Tuesday, April 24, 2012

Youngstown Sheet & Tube Co. v. Sawyer case brief, 343 U.S. 579 (1952) (the Steel Seizure case)

Youngstown Sheet & Tube Co. v. Sawyer, 343 U.S. 579 (1952)
(the Steel Seizure case)

-       When the steel workers went on strike during the Korean war, the president ordered that the steel mills be seized and kept open; when the president ordered this, Congress subsequently supported him
-       Did the president exceed his constitutional powers?
-       Majority Opinion:
  • What is the framework for answering this question?
    • Justice Black says – look for authority in the Constitution or in an act of Congress
  • Holding:
    • There was no act of Congress granting the power to the President (they had considered giving him the power but decided not to)
    • Thus, the order had to come from the president’s powers under the Constitution
      • The government argued that
        • the President’s power was derived from his commander-in-chief power – he had to do what was best for the military, and seizing the steel mills was what was best for the military since they were at war
        • the power should be implied from the aggregate of the President’s constitutional powers
      • The court finds that the president’s action was in effect a legislative act, and the Constitution tells us that Congress, and not the President, gets to legislate
        • This is a legislative act because it pertains to domestic labor relations (which does not fall within his foreign affairs powers)
  • The majority took a formalistic approach and said that each branch of the federal government has its own “box” of authority; domestic labor relations are within Congress’ box of authority, not the president’s
-       Justice Jackson’s concurrence
  • He looks at the federal government’s power as more interactive – the Constitution creates a scheme of interdependence as well as separate powers
    • These powers fluctuate in relation to what other branches have done
    • He does not like the formalistic approach, and favors a functionalist approach
  • Sets out a framework for determining presidential powers
    • 1) when the President acts pursuant to an express or implied authorization from Congress, his authority is at its maximum, for it includes all that he possesses in his own right plus all that Congress can delegate
      • here, there is a presumption of validity, because Congress and the President have pooled their valid powers
      • to overcome that presumption of validity, one must show that the Federal Government as an undivided whole lacks the power; or that the delegation of power to the President was unconstitutional (example: Congress gives power to the president which is does not have the authority to delegate, such as powers left to the states in the10th Amendment)

TASK SET:
A - Answer these questions from the Steel Seizure case brief.
(i) According to Justice Black, where should one look for the president's authority?
(ii) Why does the court treat the president's action as a legislative act?
(iii) Which approach does Justice Jackson favor?
B - Update the part of the Steel Seizure case brief that opens with "Youngstown Sheet & Tube Co. v. Sawyer, 343" and closes with "his constitutional powers?", changing "Korean war" to "Korean War".

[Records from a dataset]
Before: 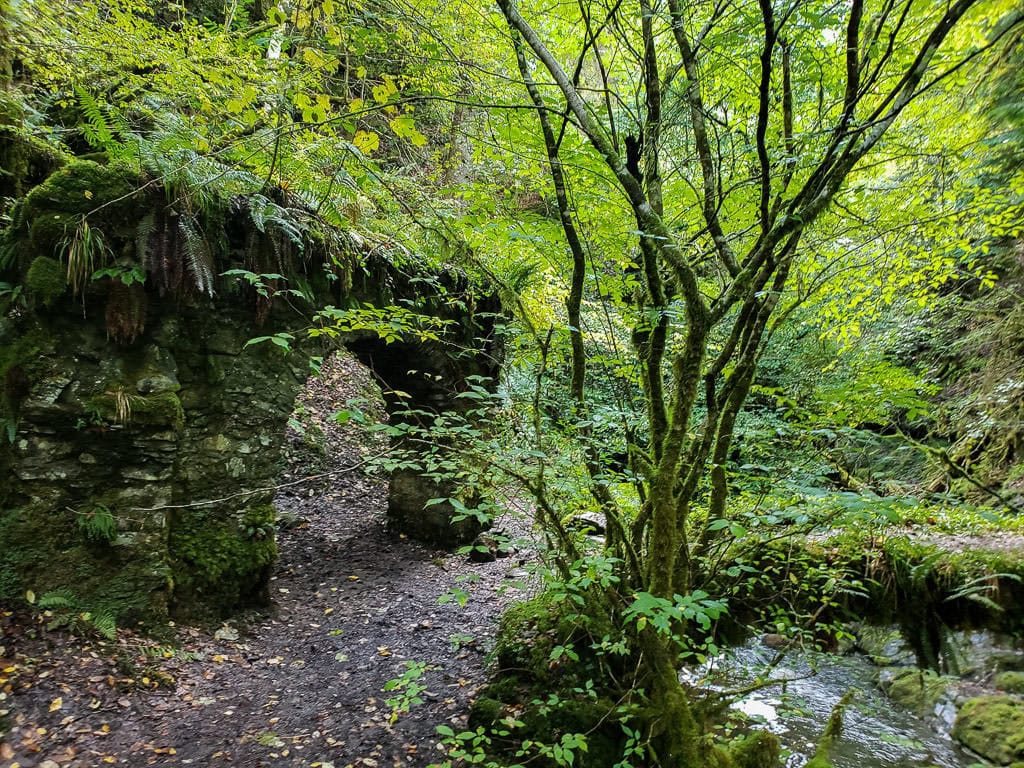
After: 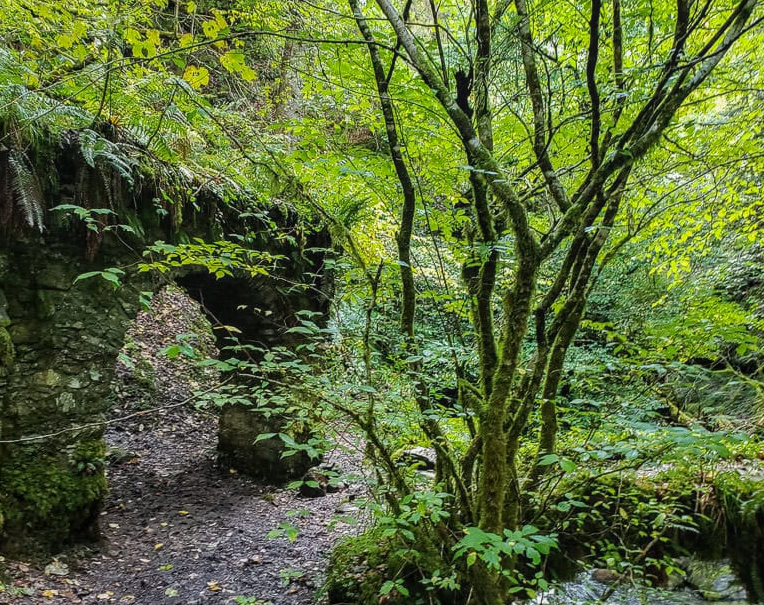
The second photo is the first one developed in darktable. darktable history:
local contrast: detail 110%
crop: left 16.683%, top 8.548%, right 8.671%, bottom 12.581%
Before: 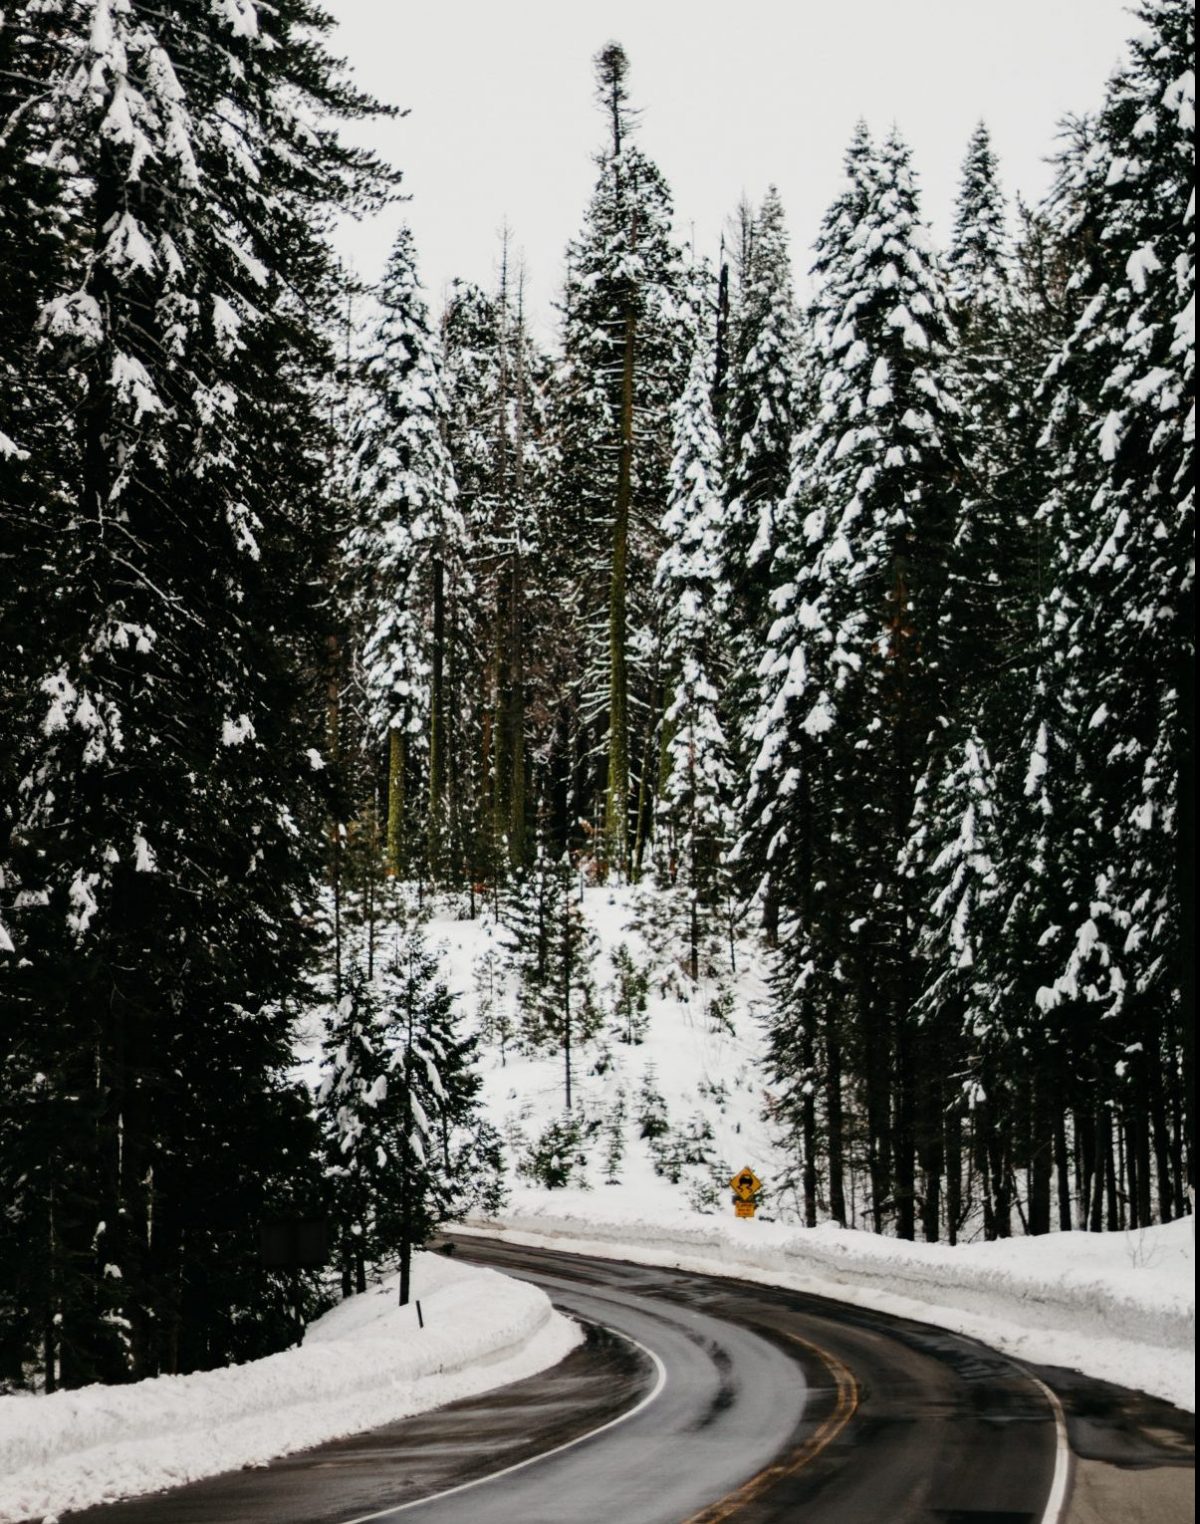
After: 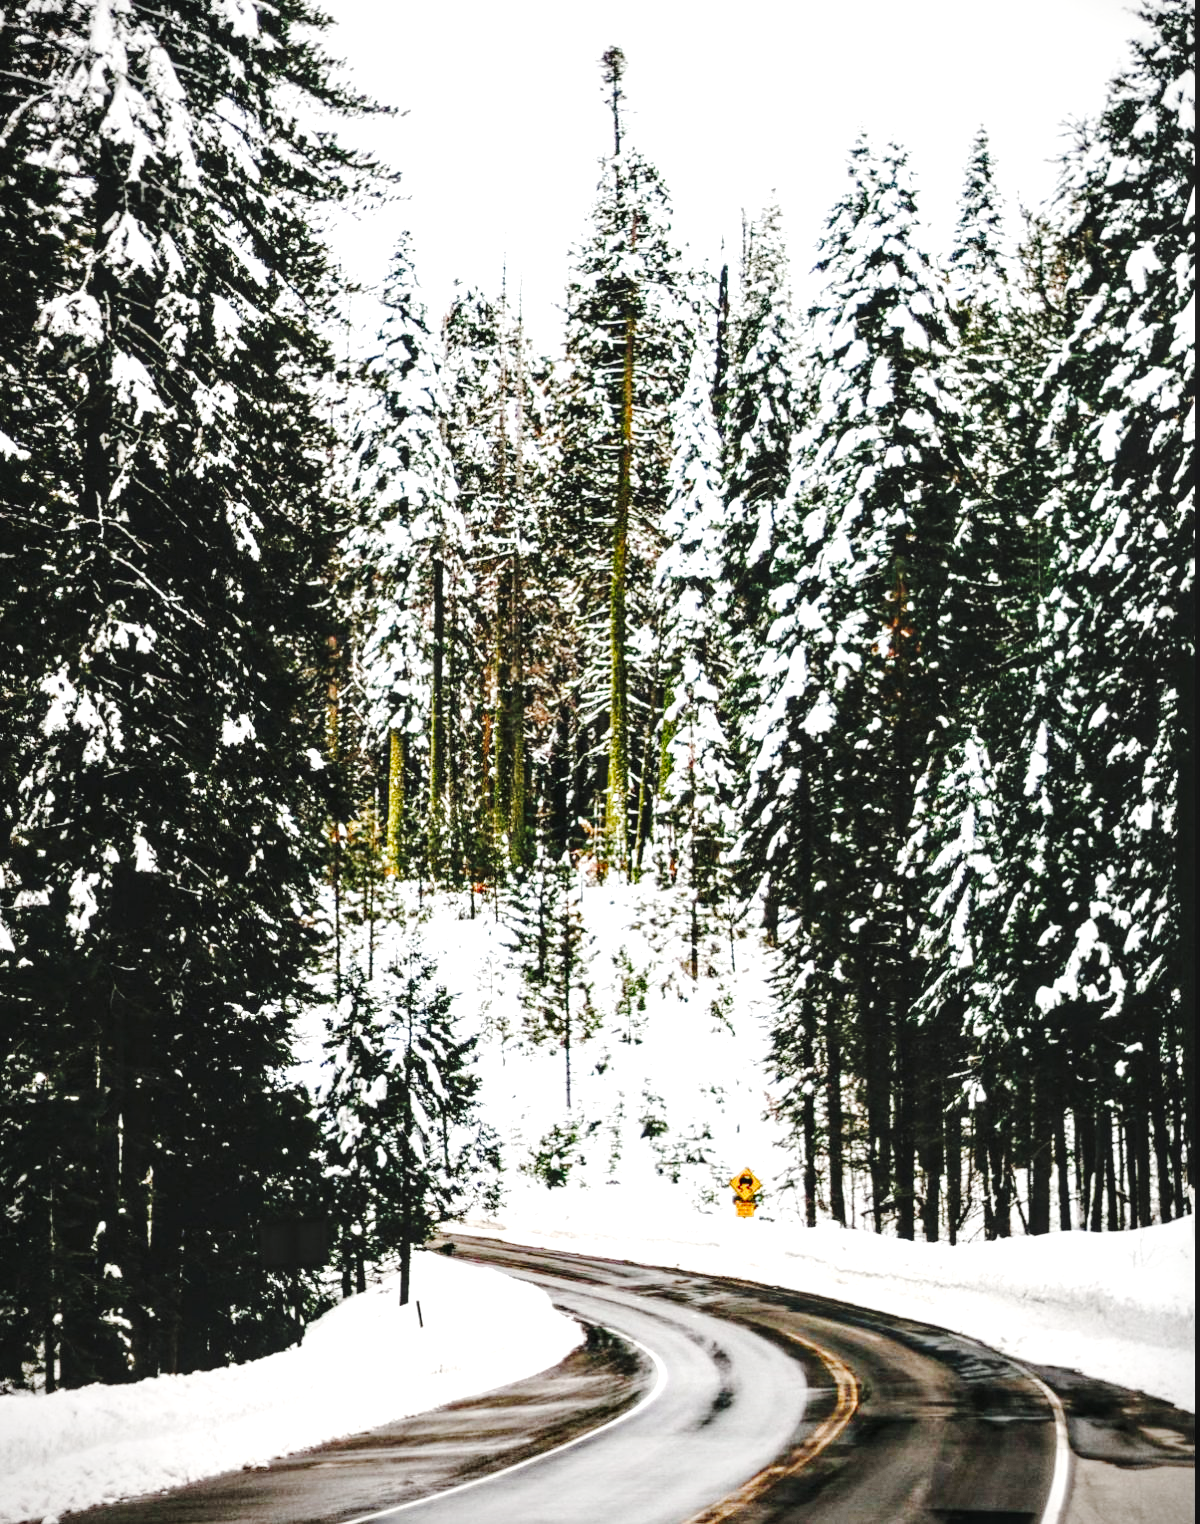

RESULTS OF THE TASKS:
A -
(i) In the Constitution or in an act of Congress.
(ii) Because it pertains to domestic labor relations, which do not fall within the president's foreign affairs powers.
(iii) A functionalist approach.

B -
Youngstown Sheet & Tube Co. v. Sawyer, 343 U.S. 579 (1952)
(the Steel Seizure case)

-       When the steel workers went on strike during the Korean War, the president ordered that the steel mills be seized and kept open; when the president ordered this, Congress subsequently supported him
-       Did the president exceed his constitutional powers?